Damien Hirst’s Pharmacy2 Set To Open To The Public 23 February
Damien Hirst’s reincarnated restaurant Pharmacy2, located in the Newport Street gallery in Vauxhall, the artist’s new permanent space for his collection, will launch on 23 February. Friend of the artist, chef Mark Hix, "will serve classic British and European food. Opening as a café for visitors during the day and a destination restaurant by night with medical themed interiors that will appeal to a whole new generation of restaurant goers. The original Pharmacy restaurant opened in Notting Hill in 1998 and was a co-partnership with PR guru Matthew Freud, Liam Carson of the Groucho Club and Jonathan Kennedy, one of the founders of the Quo Vadis chain.
The pharmacy-themed restaurant was an A-list haunt frequented by Kate Moss and her circle, David Bowie and Madona. The restaurant came under fire by the British Pharmacy Assoc. who sued them for copyright infringement for using their symbol on the restaurant’s sign. The changed the name but the restaurant shut their doors in 2003. The closure resulted in an auction of the interior which raised over a million pounds, with bidders scrambling to buy everything from chairs to ashtrays.

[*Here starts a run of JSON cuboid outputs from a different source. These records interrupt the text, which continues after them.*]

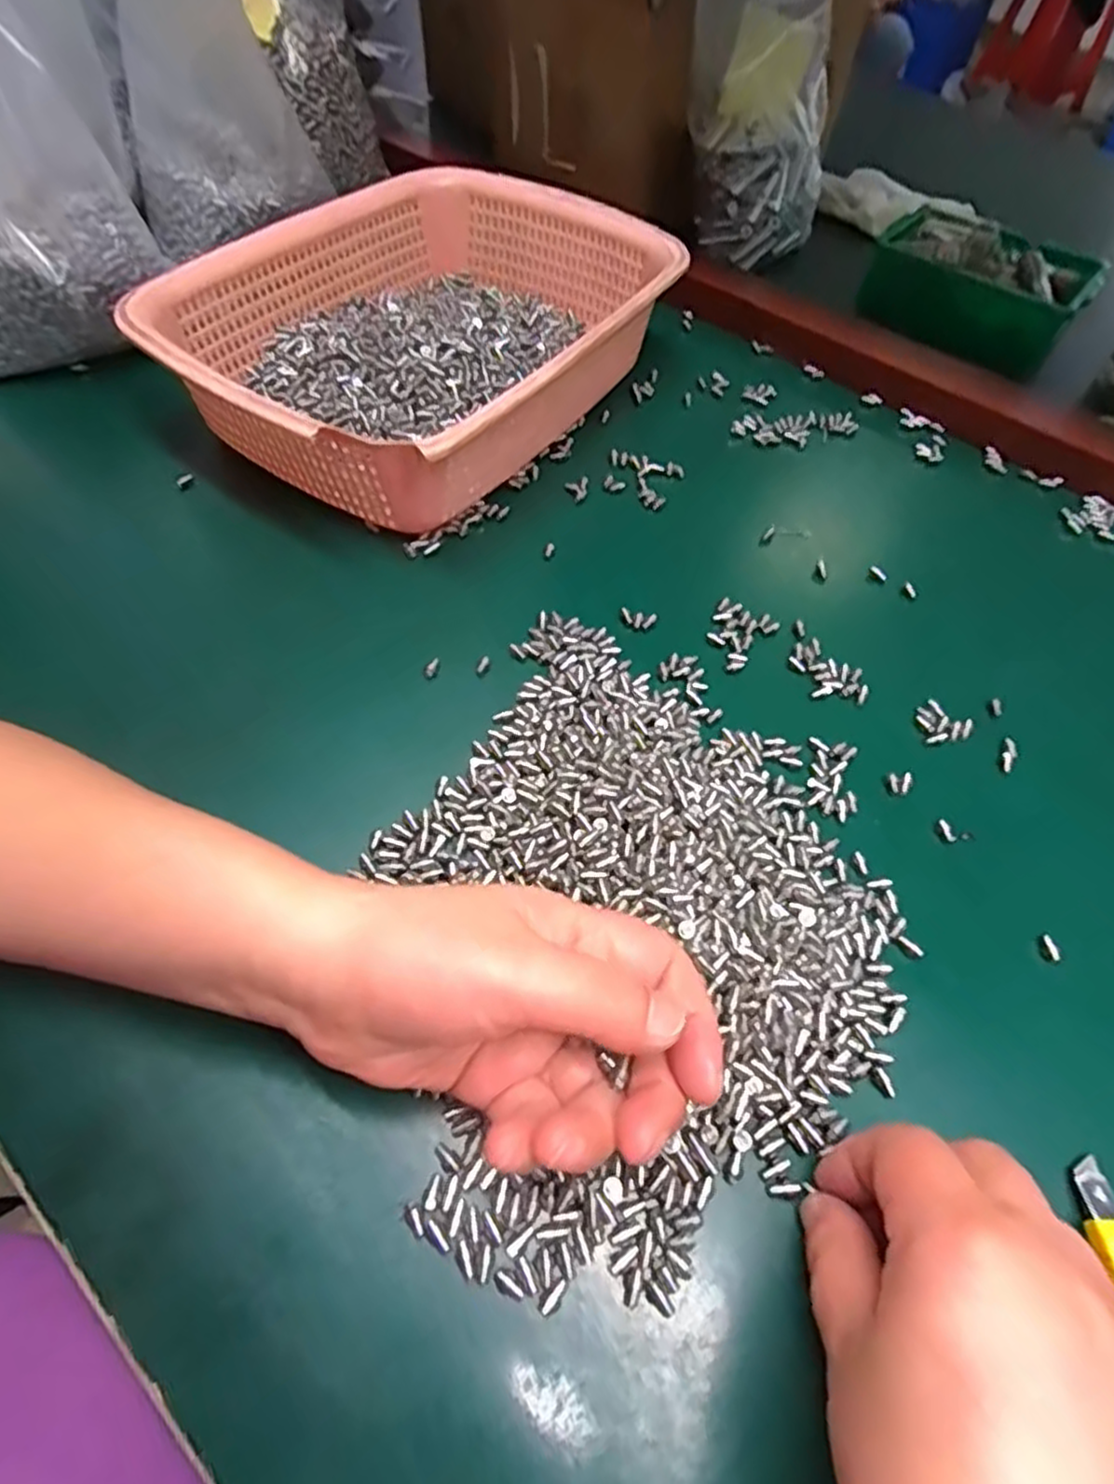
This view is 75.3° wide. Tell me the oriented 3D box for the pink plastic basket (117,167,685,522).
[{"bbox_3d":[-0.072,-0.243,0.430,0.213,0.064,0.283,33,62,17],"label":"pink plastic basket"}]

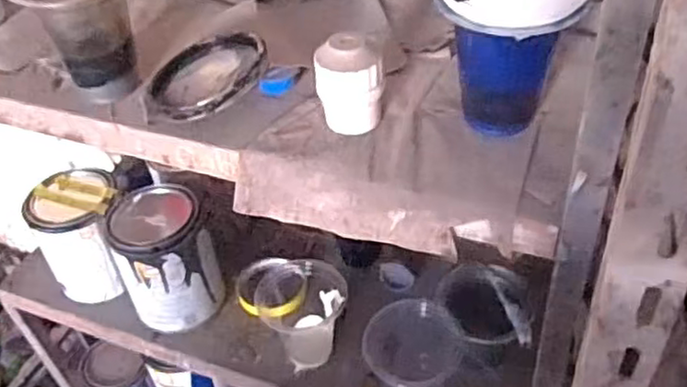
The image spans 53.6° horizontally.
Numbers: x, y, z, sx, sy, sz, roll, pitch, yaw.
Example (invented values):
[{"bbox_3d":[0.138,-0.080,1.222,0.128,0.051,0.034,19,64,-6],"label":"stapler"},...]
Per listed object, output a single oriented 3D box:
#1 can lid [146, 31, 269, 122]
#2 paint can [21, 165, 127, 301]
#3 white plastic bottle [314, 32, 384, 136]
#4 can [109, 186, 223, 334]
[{"bbox_3d":[-0.107,-0.093,0.525,0.093,0.010,0.097,-38,43,-10],"label":"can lid"},{"bbox_3d":[-0.316,0.052,0.828,0.097,0.121,0.106,-4,43,3],"label":"paint can"},{"bbox_3d":[0.007,-0.076,0.474,0.040,0.063,0.039,31,55,33],"label":"white plastic bottle"},{"bbox_3d":[-0.202,0.074,0.775,0.103,0.136,0.106,-4,43,3],"label":"can"}]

Pharmacy2 is set to serve classic British and European food, catering for visitors to the exhibitions throughout the day, and evening diners when the gallery is closed. Food on the menu includes Crushed avocado on toast with chilli (£7.25); Hunan spiced pork, celery and ginger broth (£5.95); Atlantic prawn cocktail (£9.50) and even chips with curry sauce (£3.50). The menu will include brick a l'oeuf de carnard with harissa, shaved winter squash with treviso and Graceburn cheese and crispy squid with green chilli, garlic and almonds. Puddings will include pineapple upside-down cake and poached Yorkshire rhubarb with saffron ice cream.

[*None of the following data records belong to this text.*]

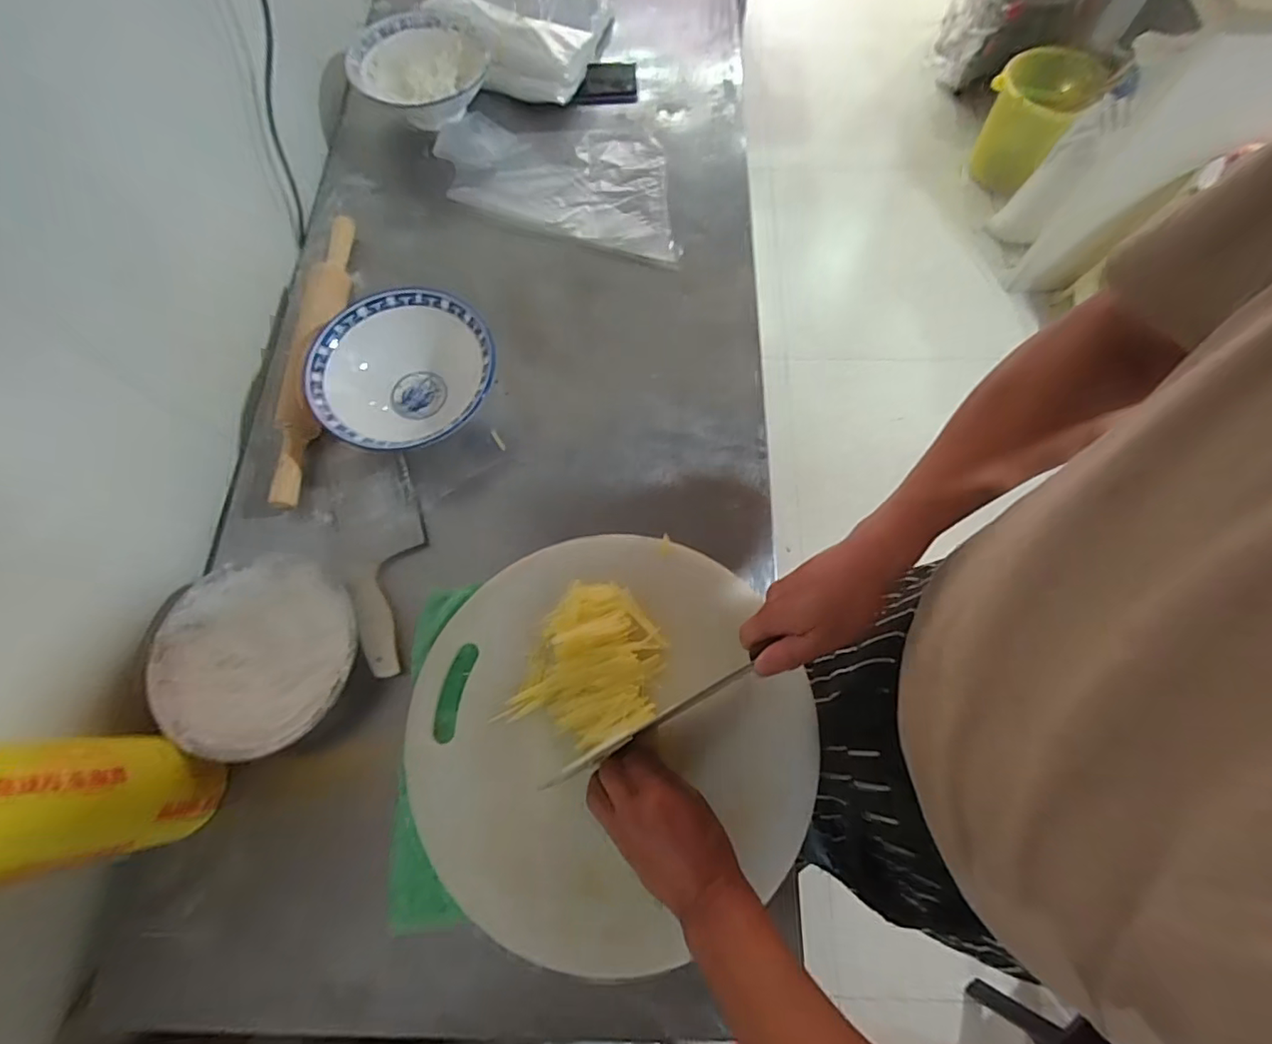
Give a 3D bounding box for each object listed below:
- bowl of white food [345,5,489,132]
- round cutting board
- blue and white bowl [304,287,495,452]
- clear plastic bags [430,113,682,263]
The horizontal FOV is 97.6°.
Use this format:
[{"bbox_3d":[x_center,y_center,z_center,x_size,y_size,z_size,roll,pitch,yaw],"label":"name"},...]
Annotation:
[{"bbox_3d":[-0.298,-0.627,0.786,0.180,0.068,0.166,-7,70,-3],"label":"bowl of white food"},{"bbox_3d":[-0.026,0.189,0.520,0.357,0.031,0.350,0,70,0],"label":"round cutting board"},{"bbox_3d":[-0.251,-0.158,0.622,0.188,0.072,0.189,0,70,0],"label":"blue and white bowl"},{"bbox_3d":[-0.108,-0.472,0.766,0.340,0.012,0.217,8,70,3],"label":"clear plastic bags"}]

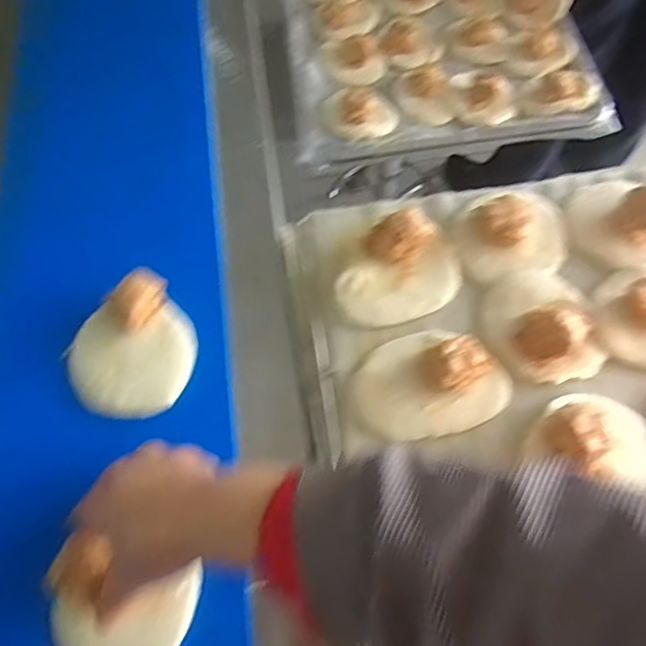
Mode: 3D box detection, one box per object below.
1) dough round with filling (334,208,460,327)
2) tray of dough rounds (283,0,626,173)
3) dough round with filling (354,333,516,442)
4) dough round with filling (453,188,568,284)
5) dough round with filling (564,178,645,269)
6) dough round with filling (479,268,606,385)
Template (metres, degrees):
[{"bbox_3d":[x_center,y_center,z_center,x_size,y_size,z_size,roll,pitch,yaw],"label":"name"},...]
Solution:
[{"bbox_3d":[0.063,-0.042,0.483,0.078,0.032,0.099,29,67,16],"label":"dough round with filling"},{"bbox_3d":[0.133,-0.496,0.907,0.399,0.054,0.604,-9,63,-3],"label":"tray of dough rounds"},{"bbox_3d":[0.078,0.038,0.439,0.111,0.034,0.075,-10,63,-4],"label":"dough round with filling"},{"bbox_3d":[0.155,-0.079,0.500,0.093,0.036,0.084,-12,63,-4],"label":"dough round with filling"},{"bbox_3d":[0.251,-0.084,0.503,0.084,0.033,0.098,-33,66,-15],"label":"dough round with filling"},{"bbox_3d":[0.165,-0.003,0.458,0.078,0.037,0.088,-14,63,-5],"label":"dough round with filling"}]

Chef Mark Hix is no stranger to the YBAs. He befriended Sarah Lucas and Tracey Emin when they were living nearby in the East End. “I’ve known Damien a long time,” Hix told the Evening Standard, “I got to know a lot of the artists because many of them lived nearby. At the time I had Rivington Grill, where we used to hang out, so over a period of time we got to know the crazy people.”